Довольная своей выдумкой, Аруз налила в миску воды, достала из сундука курут, положила отмокать и подошла к мужу. Подошла близко, а разговор завела издали.
— Меньшего-то у Казима в Москву послали… — издалека завела старуха разговор, издалека. — Поздравил хоть человека?
Зияд-киши открыл глаза, во вроде еще ничего не понял.
— Ты про что?
— Да про Казимова меньшого… Говорят, в Москву послали на учение. Как вернется, райкомом будет.
— Хм… — сказал Зияд-киши и снова закрыл глаза.
— Да будет тебе! Вставай… Я уже курут намочила. Хингал сготовлю. Сходи позови Казима, посидите, потолкуете…
Зияд-киши открыл глаза.
— Хм! — повторил он и сел. — Я что, я мигом!.. Говоришь, в Москву?
— В Москву…
Зияд-киши встал, оделся. Жена полила ему теплой воды из кувшина.
— Что ж, если в Москву, так оно и выйдет… Кто в Москве учебу проходит, на низовую работу не ставят.
— У Башки, слава богу, все сыновья пристроены. Все в люди вышли, все при должностях.
— Да, — согласился Зияд-киши, — сыновья удались. А сам как ни тужился, шишка из него не вытужилась!
И снова Друз порадовалась тому, что муж шутит. Насчет «аскала» она почти успокоилась, а вот дерево не шло у нее из головы, потому что знала она, что значит для старика это инжировое дерево.
Зияд-киши сел было пить чай, некоторое время молча глядел на еду, но, так до нее и не дотронувшись, накинул на плечи пиджак.
— Пойду взгляну!
Но на дерево Зияд-киши глядел недолго, сил не было на него глядеть.
2
Как всегда, весной первыми распустились ивы. Потом зазеленели миндаль, алыча, слива — одно за другим деревья покрывались листвой. Подошло время, и шелковицы выпустили на божий свет свои ворсистые, шероховатые листики, но инжировое дерево так и не распустилось… Зияд-киши хотел было спилить половину, — рука не поднялась. Тогда он решил — под корень! И пень выкорчевать: с глаз долой — из сердца вон! — но и этого не смог сделать. В эту весну у него не было ни сил, ни желания чем-нибудь заниматься…
Аруз не зря тревожилась, осколок в ту ночь все-таки стронулся с места, у старика теперь частенько прихватывало ногу… Но в прежние годы, хоть осколок и начинал гулять по ноге, Зияд-киши каждую весну справлял что положено; навозу одного столько, бывало, доставит из конюшни; нога волоком, а все равно: и деревья окапывал, и огород засевал… В эту весну он про навоз и не вспомнил; покопался малость во дворе, тут ковырнул, там царапнул; под фасоль начал землю готовить — бросил, помидоры сажать надумал, рассаду начал искать, да все больше у чайханы торчал, так что и с рассадой ничего у него не вышло… Навоз он на ишаке возил, теперь Аруз пришлось ведрами таскать. Она и огород перекопала, и грядки сама засеяла; ни зятьям, ни внукам даже намека не дала — не дай бог старика заденешь.
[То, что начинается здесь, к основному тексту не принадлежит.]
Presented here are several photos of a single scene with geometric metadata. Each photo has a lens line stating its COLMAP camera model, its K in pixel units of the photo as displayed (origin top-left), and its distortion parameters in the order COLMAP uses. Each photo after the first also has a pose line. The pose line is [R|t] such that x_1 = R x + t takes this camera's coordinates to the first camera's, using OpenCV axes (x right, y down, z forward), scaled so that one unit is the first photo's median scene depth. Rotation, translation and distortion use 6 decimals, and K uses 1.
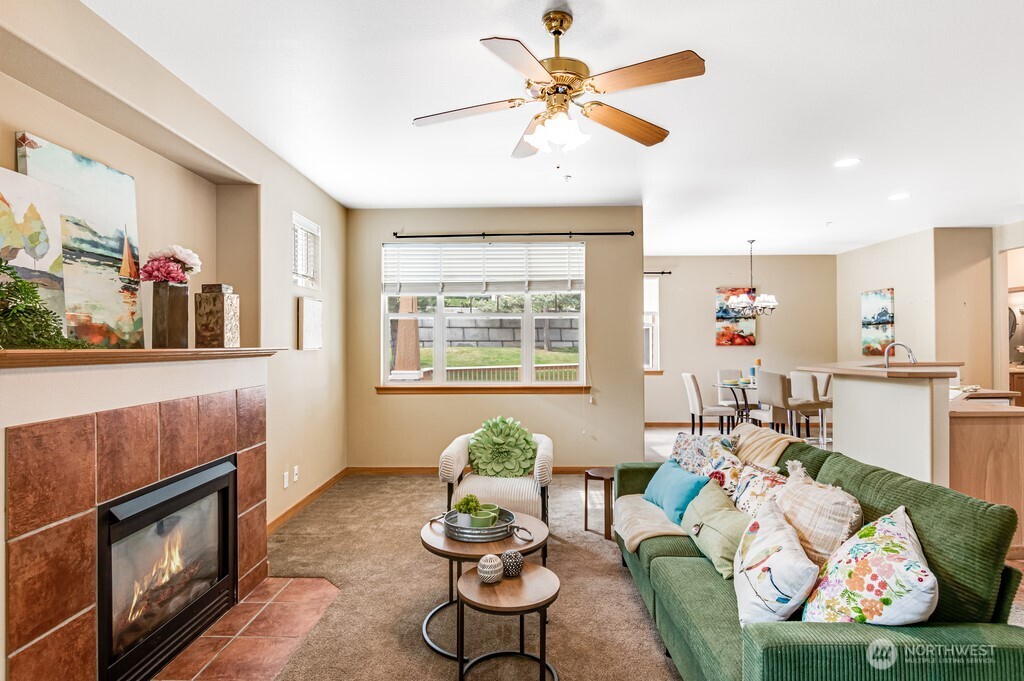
lens RADIAL K [[539.4, 0, 508.5], [0, 539.4, 336.9], [0, 0, 1]] dist [0.003302, -0.005169]
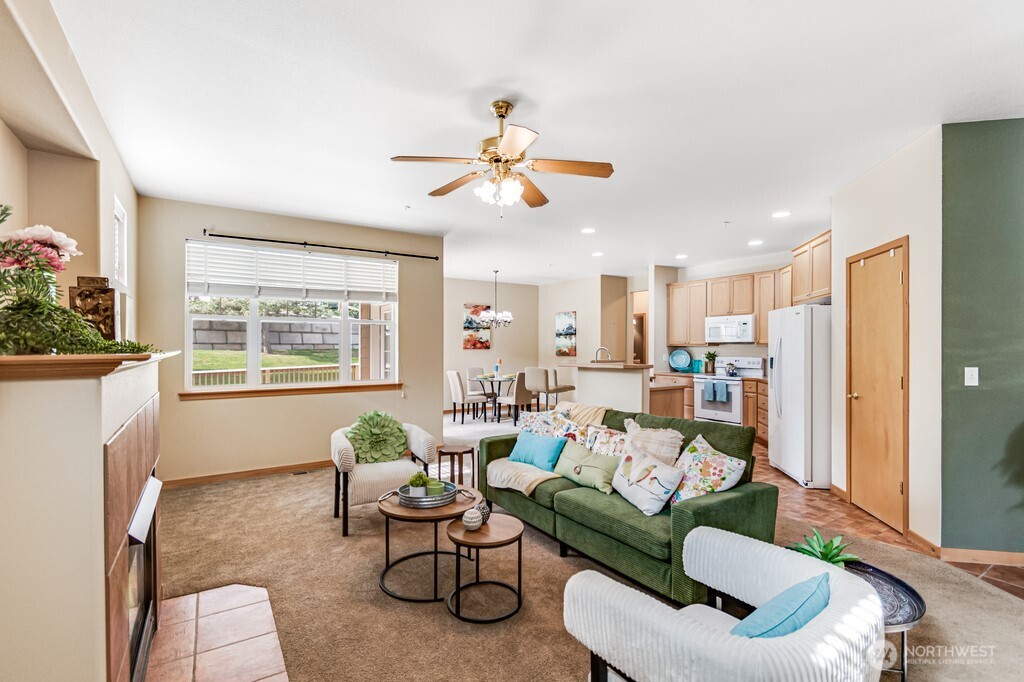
lens RADIAL K [[474.0, 0, 512.6], [0, 474.0, 347.8], [0, 0, 1]] dist [0.008669, -0.000031]
pose [[0.826033, 0.003287, 0.563613, -0.237380], [-0.011198, 0.999881, 0.010580, -0.000274], [-0.563511, -0.015051, 0.825971, -0.000274]]
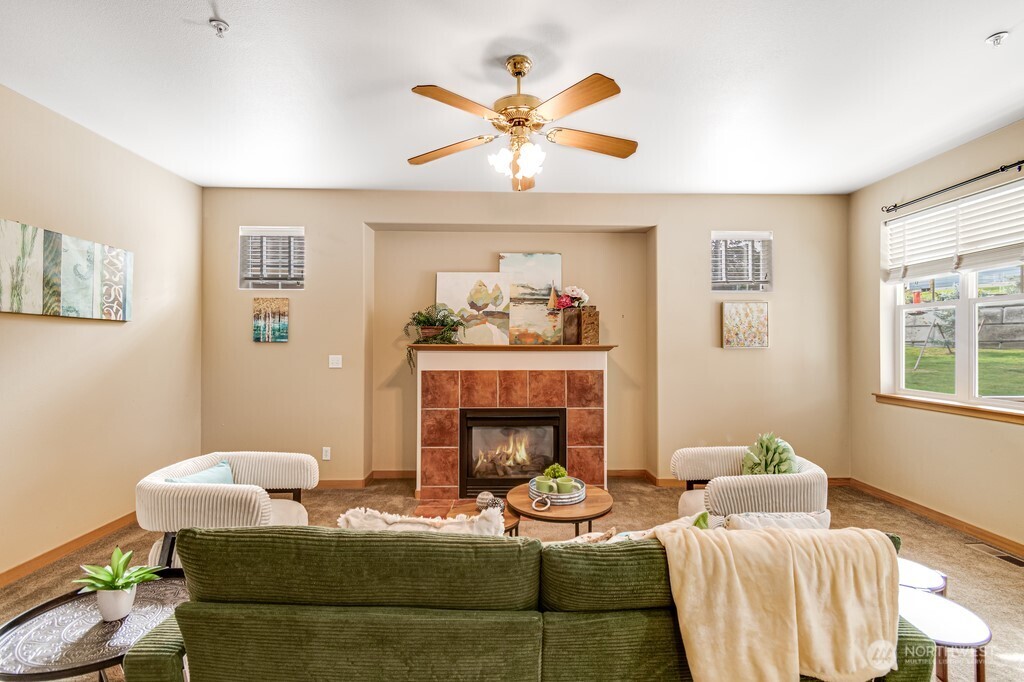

Ну огород, работа, бог с ними, а вот на улицу он зачастил — плохо. Зияд-киши прекрасно понимал, что для поддержания престижа человек должен лишь время от времени бывать на людях. Да и удовольствие это: принарядиться, расчесать бороду, неспешно пройтись по деревне, ты людям радуешься, и люди тебе радуются. Парни дорогу уступают, подростки встают, сигареты за спину прячут — лестно это… Красивый, осанистый, прибранный — на улице Зияд-киши чувствовал себя именно таким, и то, что женщины и ребятишки тайком поглядывали на него из-за калиток, было тому подтверждением.
В эту весну он без конца появлялся на людях, даже со счета сбился, и понял вдруг, что, без конца показываясь на улице, теряет что-то очень важное, очень ценное для себя, и тяжесть этой потери давила на него, как неподъемная ноша. Несколько дней Зияд-киши не выходил из дому — на ногу жаловался. Потом дней пять все собирался: торчал перед зеркалом, причесывался, усы ножницами подправлял, то с одного бочка, то с другого, и вдруг — как швырнет их в угол!
— Глаза б не глядели на эту морду!
Он понял вдруг, в чем дело, понял, чего боится. Осколок, с войны застрявший у него в ноге, медленно двигался к сердцу, у него все чаще давило в груди, но старик не на сердце жаловался, жаловался на свое лицо.
— Помру, что делать будешь? — спросил он жену, поднимая ножницы. — Покойников-то не очень боишься?